:: SOURCE EXTRACT

Python multiprocessing (joblib) best way for argument passing

Tags:

I've noticed a huge delay when using multiprocessing (with joblib). Here is a simplified version of my code:

import numpy as np
from joblib import Parallel, delayed

class Matcher(object):
    def match_all(self, arr1, arr2):
        args = ((elem1, elem2) for elem1 in arr1 for elem2 in arr2)

        results = Parallel(n_jobs=-1)(delayed(_parallel_match)(self, e1, e2) for e1, e2 in args)
        # ...

    def match(self, i1, i2):
        return i1 == i2

def _parallel_match(m, i1, i2):
    return m.match(i1, i2)

matcher = Matcher()
matcher.match_all(np.ones(250), np.ones(250))

So if I run it like shown above, it takes about 30 secs to complete and use almost 200Mb. If I just change the parameter n_jobs in Parallel and set it to 1 it only takes 1.80 secs and barely use 50Mb...

::::

**TASK DETAILS:**
In the joblib multiprocessing post, how long does the code take to complete when n_jobs is set to 1?

:: SUPPLIED INFORMATION

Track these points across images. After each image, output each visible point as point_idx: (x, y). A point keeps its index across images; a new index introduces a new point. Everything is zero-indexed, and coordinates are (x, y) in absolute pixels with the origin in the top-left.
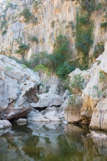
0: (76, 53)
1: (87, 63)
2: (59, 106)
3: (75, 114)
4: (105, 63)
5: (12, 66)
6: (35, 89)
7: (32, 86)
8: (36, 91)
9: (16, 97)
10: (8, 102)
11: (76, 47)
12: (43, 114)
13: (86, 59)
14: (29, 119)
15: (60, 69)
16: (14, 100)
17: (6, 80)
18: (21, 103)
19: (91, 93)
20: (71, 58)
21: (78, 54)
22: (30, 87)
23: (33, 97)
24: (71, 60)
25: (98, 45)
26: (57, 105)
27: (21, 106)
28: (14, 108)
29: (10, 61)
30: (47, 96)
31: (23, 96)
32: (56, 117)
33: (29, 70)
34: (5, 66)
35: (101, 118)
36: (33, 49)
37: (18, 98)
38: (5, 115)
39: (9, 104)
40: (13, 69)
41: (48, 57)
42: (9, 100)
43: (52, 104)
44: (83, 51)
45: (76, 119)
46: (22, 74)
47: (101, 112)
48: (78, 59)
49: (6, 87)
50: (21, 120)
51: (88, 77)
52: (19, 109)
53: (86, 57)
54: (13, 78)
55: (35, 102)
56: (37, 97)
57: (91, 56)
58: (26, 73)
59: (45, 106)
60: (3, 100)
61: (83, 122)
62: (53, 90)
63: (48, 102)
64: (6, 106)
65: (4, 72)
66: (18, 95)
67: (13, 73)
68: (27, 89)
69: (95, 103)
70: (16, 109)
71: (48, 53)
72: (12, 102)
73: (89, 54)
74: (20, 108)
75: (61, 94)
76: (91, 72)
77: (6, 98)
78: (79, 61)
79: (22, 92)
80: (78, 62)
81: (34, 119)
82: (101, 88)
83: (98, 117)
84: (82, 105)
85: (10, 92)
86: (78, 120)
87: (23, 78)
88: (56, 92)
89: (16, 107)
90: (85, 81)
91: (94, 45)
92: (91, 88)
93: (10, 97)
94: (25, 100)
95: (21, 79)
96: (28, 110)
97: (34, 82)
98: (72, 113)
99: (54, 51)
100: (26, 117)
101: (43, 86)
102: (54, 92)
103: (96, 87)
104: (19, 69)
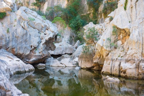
0: (88, 8)
1: (96, 17)
2: (71, 54)
3: (88, 61)
4: (118, 19)
5: (34, 18)
6: (53, 39)
7: (51, 35)
8: (54, 40)
9: (37, 45)
10: (30, 49)
11: (88, 3)
12: (59, 60)
13: (96, 14)
14: (47, 64)
15: (73, 22)
16: (35, 48)
17: (28, 30)
18: (41, 50)
19: (105, 44)
20: (83, 13)
21: (89, 10)
22: (49, 37)
23: (50, 45)
24: (83, 15)
25: (108, 3)
26: (69, 53)
27: (41, 53)
28: (35, 54)
29: (32, 12)
30: (61, 45)
31: (43, 44)
32: (70, 63)
33: (48, 21)
34: (27, 17)
35: (112, 65)
36: (49, 3)
37: (38, 46)
38: (28, 60)
39: (31, 51)
40: (34, 20)
41: (62, 11)
42: (31, 47)
43: (65, 52)
44: (94, 7)
45: (89, 65)
46: (43, 25)
47: (112, 60)
48: (89, 14)
49: (28, 36)
50: (40, 64)
51: (100, 30)
52: (39, 56)
53: (96, 12)
54: (34, 28)
55: (52, 50)
56: (54, 45)
57: (101, 11)
58: (46, 24)
59: (59, 53)
60: (25, 47)
61: (95, 68)
62: (66, 40)
63: (62, 50)
64: (28, 53)
65: (27, 22)
66: (39, 43)
67: (35, 23)
68: (47, 38)
69: (107, 52)
70: (37, 56)
71: (63, 7)
72: (33, 49)
73: (99, 10)
74: (40, 54)
75: (73, 44)
76: (103, 26)
77: (28, 46)
78: (90, 16)
79: (42, 40)
80: (88, 16)
81: (51, 64)
82: (113, 40)
83: (109, 64)
84: (95, 54)
85: (32, 40)
86: (90, 66)
87: (43, 29)
88: (68, 42)
89: (37, 53)
90: (98, 34)
91: (104, 2)
92: (104, 40)
93: (32, 44)
94: (44, 48)
95: (42, 29)
96: (47, 56)
97: (53, 32)
98: (85, 61)
99: (68, 5)
100: (44, 63)
101: (60, 36)
102: (66, 42)
103: (109, 40)
104: (39, 20)
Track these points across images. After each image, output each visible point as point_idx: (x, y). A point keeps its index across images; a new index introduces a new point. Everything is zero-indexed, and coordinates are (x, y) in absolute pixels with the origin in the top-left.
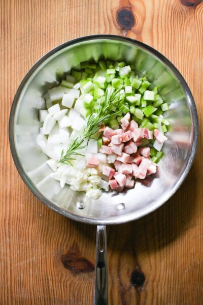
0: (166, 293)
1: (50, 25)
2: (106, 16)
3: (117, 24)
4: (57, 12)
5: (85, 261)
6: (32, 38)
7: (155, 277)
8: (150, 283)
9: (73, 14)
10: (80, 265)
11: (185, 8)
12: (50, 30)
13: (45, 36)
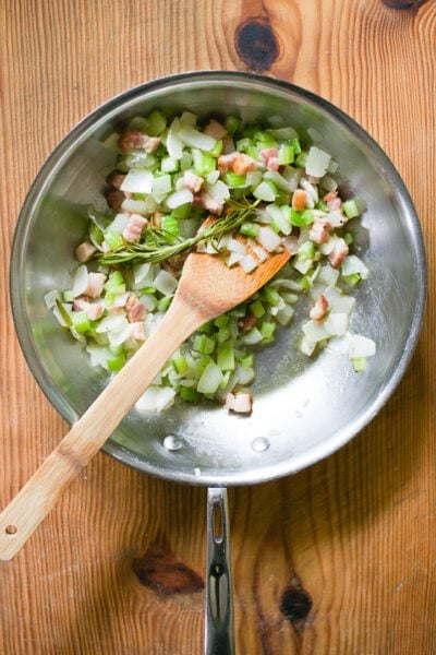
0: (356, 632)
1: (88, 66)
2: (212, 39)
4: (101, 37)
5: (183, 569)
6: (48, 97)
7: (333, 599)
8: (322, 614)
9: (139, 39)
12: (88, 77)
13: (78, 92)
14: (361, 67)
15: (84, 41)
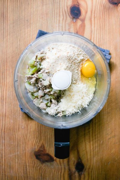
1: (30, 15)
2: (64, 10)
3: (70, 15)
4: (34, 8)
5: (48, 155)
7: (90, 166)
11: (111, 6)
13: (28, 22)
15: (30, 9)
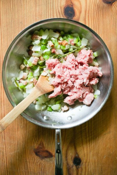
0: (93, 169)
1: (24, 17)
2: (57, 11)
3: (64, 16)
4: (28, 9)
5: (47, 152)
6: (13, 25)
7: (87, 160)
8: (84, 164)
9: (38, 10)
10: (45, 154)
11: (105, 5)
12: (24, 20)
13: (21, 24)
14: (97, 19)
15: (23, 10)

::::

**REPLY:**
1.80 seconds.